On 1/24/07, Khalid B <kb@2bits.com> wrote:
- Another option is to have a compiler for Drupal. Once a site is "compiled" all the modulename_callbacks() functions are written to ONE file for all the site's modules and themes, or perhaps two files, one for core and the other for contrib. This single file (or two), can be loaded once instead of some 30 .callback or .module files, which will be faster. We then get the benefits of Karoly's split patch as a bonus.

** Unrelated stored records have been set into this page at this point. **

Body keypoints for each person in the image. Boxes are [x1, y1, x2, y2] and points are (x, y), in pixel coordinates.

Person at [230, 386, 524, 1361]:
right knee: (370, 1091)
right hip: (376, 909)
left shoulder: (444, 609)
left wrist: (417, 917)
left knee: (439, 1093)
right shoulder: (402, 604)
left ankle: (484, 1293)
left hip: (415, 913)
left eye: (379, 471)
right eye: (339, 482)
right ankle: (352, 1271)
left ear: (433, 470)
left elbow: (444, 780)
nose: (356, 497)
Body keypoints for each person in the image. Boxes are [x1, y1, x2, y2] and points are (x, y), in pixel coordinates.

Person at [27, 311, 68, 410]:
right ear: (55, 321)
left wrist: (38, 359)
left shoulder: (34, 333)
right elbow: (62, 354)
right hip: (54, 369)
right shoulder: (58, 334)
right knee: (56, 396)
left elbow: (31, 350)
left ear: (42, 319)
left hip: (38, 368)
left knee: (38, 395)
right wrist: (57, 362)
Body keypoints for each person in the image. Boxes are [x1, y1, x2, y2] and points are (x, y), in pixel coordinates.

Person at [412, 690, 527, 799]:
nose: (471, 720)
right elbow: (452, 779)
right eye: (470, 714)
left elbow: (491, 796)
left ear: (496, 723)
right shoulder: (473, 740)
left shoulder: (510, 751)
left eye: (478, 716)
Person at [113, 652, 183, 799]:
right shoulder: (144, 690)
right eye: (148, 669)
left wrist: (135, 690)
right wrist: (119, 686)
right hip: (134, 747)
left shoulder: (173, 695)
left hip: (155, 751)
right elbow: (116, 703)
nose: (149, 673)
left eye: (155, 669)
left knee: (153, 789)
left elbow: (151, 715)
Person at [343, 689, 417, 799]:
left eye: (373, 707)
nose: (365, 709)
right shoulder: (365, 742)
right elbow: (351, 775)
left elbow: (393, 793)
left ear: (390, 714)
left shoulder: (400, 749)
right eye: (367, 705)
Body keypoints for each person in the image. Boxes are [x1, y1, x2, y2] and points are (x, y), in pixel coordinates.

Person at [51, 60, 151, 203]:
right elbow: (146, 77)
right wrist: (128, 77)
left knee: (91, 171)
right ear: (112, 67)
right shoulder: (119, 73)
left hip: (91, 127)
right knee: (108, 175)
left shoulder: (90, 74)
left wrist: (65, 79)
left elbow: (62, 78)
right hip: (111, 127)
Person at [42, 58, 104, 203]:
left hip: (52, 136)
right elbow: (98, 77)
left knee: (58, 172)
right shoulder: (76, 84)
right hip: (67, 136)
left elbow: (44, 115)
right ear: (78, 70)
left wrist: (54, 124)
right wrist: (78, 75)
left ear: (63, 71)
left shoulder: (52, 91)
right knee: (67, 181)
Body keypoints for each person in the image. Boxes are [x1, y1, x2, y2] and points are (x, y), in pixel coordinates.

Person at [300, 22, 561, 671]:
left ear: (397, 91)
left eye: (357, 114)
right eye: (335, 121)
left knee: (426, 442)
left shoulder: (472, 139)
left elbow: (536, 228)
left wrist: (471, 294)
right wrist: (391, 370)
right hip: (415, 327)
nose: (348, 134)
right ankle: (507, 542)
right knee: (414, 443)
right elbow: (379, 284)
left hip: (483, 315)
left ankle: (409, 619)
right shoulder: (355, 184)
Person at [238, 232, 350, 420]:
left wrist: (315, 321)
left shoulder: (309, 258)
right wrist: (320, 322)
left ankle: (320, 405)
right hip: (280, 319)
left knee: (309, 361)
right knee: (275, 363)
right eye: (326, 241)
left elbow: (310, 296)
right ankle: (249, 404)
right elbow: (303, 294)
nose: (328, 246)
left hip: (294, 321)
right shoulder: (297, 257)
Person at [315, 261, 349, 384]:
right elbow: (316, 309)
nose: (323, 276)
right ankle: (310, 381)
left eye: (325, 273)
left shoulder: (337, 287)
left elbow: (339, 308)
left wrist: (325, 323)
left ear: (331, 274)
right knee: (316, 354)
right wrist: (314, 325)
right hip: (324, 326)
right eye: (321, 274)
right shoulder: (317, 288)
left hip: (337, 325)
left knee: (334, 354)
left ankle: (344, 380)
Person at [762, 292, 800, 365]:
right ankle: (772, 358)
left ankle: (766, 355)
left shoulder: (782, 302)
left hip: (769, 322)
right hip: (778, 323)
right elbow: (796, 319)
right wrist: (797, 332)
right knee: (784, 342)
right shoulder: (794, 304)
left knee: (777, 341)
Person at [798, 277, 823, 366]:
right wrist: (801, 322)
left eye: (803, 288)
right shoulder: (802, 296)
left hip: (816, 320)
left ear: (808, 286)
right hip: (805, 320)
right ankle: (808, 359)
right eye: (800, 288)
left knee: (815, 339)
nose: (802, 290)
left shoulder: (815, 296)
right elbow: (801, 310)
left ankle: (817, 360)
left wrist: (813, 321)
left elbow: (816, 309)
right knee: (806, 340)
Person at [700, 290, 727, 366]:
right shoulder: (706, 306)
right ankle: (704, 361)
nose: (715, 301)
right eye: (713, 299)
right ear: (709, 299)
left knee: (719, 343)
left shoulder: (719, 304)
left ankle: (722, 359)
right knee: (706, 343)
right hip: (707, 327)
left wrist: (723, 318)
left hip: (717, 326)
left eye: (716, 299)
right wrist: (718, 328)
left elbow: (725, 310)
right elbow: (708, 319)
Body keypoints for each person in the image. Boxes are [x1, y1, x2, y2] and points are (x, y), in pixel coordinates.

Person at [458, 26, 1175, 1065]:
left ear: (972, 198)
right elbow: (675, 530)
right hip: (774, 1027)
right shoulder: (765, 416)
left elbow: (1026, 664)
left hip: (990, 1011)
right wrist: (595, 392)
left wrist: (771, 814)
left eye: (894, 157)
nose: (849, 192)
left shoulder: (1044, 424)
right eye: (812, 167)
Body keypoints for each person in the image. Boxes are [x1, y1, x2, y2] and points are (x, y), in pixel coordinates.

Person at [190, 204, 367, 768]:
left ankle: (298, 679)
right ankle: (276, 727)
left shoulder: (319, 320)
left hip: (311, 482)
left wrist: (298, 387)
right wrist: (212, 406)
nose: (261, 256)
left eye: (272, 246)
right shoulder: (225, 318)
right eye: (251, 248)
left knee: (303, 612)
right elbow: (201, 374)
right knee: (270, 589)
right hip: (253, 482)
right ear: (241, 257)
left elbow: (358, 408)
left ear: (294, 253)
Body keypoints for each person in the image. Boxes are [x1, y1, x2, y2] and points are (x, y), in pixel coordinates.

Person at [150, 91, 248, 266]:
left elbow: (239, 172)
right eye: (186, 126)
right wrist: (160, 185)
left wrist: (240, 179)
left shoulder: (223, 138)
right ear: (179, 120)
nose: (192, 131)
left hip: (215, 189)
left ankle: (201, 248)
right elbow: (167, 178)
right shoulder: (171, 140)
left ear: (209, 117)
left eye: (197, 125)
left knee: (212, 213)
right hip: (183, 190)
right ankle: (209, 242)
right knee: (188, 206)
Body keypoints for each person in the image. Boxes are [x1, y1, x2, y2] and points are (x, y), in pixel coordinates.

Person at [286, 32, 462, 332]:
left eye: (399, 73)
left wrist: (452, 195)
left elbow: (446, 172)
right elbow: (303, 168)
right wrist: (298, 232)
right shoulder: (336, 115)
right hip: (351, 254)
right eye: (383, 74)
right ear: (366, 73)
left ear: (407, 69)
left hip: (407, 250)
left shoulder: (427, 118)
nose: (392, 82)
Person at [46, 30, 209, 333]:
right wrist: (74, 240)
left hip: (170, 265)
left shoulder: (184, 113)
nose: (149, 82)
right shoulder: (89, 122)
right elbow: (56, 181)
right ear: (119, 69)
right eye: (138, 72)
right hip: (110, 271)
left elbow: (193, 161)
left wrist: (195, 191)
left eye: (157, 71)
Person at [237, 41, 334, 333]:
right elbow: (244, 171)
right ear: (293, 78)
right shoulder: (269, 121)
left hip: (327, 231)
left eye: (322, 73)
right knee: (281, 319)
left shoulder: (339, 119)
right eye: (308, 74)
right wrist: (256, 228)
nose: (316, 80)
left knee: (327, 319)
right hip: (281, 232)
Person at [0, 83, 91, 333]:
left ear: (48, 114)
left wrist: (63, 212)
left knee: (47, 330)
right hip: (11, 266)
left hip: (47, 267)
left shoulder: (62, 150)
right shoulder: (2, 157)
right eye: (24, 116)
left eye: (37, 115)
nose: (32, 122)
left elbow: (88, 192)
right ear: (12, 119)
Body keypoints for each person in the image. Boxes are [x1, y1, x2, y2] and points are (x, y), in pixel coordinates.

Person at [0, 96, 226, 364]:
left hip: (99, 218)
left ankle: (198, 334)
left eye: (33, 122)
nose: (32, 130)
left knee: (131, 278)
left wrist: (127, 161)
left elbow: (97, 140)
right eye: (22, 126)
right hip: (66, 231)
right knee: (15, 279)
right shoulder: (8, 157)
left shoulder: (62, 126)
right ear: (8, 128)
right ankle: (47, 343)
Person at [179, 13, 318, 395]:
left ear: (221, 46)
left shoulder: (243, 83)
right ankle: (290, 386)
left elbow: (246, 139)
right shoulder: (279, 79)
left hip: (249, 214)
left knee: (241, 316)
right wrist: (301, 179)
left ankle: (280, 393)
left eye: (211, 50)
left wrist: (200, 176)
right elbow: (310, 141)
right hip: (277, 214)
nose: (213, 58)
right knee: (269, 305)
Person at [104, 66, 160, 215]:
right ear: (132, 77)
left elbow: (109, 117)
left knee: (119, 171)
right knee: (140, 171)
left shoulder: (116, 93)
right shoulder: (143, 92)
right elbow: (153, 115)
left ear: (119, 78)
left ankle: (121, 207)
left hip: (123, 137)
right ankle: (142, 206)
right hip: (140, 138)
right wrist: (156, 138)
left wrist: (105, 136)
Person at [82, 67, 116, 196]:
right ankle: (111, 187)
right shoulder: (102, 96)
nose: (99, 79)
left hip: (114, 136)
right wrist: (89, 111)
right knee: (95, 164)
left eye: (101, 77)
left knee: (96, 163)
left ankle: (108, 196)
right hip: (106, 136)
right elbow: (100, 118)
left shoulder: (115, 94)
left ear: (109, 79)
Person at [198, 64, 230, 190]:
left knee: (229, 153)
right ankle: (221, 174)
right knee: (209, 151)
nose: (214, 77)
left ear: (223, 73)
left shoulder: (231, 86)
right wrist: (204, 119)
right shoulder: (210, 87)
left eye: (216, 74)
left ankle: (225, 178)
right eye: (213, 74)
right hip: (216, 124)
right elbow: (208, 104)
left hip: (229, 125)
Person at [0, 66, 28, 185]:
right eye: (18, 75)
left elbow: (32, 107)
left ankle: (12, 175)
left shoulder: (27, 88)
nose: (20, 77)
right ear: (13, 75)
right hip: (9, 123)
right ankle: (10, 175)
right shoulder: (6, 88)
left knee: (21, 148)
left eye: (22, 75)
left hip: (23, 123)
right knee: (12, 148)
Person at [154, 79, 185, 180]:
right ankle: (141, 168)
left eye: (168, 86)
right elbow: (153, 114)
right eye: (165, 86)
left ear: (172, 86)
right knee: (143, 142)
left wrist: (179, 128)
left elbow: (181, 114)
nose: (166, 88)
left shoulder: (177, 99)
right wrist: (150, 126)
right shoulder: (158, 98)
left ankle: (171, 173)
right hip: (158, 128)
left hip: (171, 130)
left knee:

Why would you want to compile all the callback functions into ONE file? Sure, that would reduce disk I/O, but it would mean that we're not reducing our memory footprint by nearly as much as we could/should. A better option, IMO, would be to compile code based on the menu paths for which that code is needed. Because of wildcards (e.g. 'node/%' is just one path, rather than 'node/1', 'node/2', etc. being however many thousand paths), this will make much more sense in the Drupal 6 menu system than it would for the Drupal 5 menu system. For each menu path, we could have a file that is a cache of the functions needed by that path. Kind of analogous to page caching, except we're caching logic, rather than output. This would give us the best of both worlds: 1. Minimum disk I/O: we're only loading ONE file (for modules) on each page view. 2. Minimum memory footprint: that one file contains ONLY the functions/callbacks that are actually used on that page view. It would, however, have the big disadvantage of Drupal generating hundreds of compiled-code cache files. Perhaps we could take advantage of the cache API instead? E.g. store the compiled code for each page in the database by default, but use file-based caching if that cache engine is installed, or memcached, etc. Cheers, Jaza.